旭化成は10月31日、リチウムイオン電池(LIB)用セパレータ「ハイポア」の米国、日本、韓国における塗工能力の増強を決定したと発表した。これら能力増強による設備投資額は400億円となっている。
同社グループは、LIB用湿式セパレータ「ハイポア」としてポリオレフィン微多孔膜(基材膜)と基材膜の上にセラミック等を塗工した膜(塗工膜)の 2 種類の製品を供給している。
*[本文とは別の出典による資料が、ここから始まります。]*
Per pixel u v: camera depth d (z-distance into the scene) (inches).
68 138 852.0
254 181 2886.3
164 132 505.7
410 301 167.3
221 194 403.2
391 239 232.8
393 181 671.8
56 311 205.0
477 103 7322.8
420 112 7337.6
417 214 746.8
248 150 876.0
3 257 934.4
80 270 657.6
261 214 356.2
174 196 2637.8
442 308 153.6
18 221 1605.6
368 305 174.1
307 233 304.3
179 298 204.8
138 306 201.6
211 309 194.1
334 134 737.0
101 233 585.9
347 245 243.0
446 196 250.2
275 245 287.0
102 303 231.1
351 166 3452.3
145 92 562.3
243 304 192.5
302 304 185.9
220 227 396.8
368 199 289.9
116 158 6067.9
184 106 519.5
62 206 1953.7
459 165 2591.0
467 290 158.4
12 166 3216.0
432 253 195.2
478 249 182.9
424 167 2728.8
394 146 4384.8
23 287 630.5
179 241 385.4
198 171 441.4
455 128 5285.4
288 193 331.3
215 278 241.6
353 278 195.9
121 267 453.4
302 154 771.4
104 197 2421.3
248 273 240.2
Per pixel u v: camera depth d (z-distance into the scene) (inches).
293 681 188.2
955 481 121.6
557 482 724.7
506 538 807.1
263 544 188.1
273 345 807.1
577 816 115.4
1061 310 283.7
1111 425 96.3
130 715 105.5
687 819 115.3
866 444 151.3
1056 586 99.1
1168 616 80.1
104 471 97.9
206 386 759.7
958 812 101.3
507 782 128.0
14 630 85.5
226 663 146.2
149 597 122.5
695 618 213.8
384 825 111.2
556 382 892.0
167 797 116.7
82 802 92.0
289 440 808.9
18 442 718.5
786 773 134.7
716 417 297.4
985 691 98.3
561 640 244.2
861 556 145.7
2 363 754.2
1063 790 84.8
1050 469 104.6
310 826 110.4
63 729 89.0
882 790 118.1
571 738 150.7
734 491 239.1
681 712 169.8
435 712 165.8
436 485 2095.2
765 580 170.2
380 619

「中期経営計画2024~Be A Trailblazer~」においてLIB用セパレータ事業を含む「蓄エネルギー」をグループの次なる成長を牽引する事業である1つに位置付けており、電気自動車等の車載用途を中心に急速に成長するLIB用セパレータ市場の旺盛な需要に対応すべく積極的な製造能力拡大を行っている。
なお、設備増強の地域は米国(ノースカロライナ州シャーロット)、日本(宮崎県日向市)、韓国(平澤ピョンテク市)で、塗工能力は約7 億㎡/年。稼働時期は2026年度上期より順次商業運転開始する。
塗工膜の生産体制の拡充に向けた設備投資を実施することで、同社グループの塗工能力は約12 億㎡/年となり、電気自動車約170万台に相当する供給能力を備えることになる。これにより高機能かつ長寿命な車載用途向けの湿式セパレータを供給し、北米、日本、韓国など各市場におけるLIBサプライチェーンの構築に寄与することが可能になる。
今後さらに車載用途向けLIB用セパレータの需要拡大が見込まれる北米市場ならびに日本市場に向けた供給体制を一層強固なものとするため、引き続き「ハイポア」の新たな製造拠点設立等を含む積極的な投資を検討していく。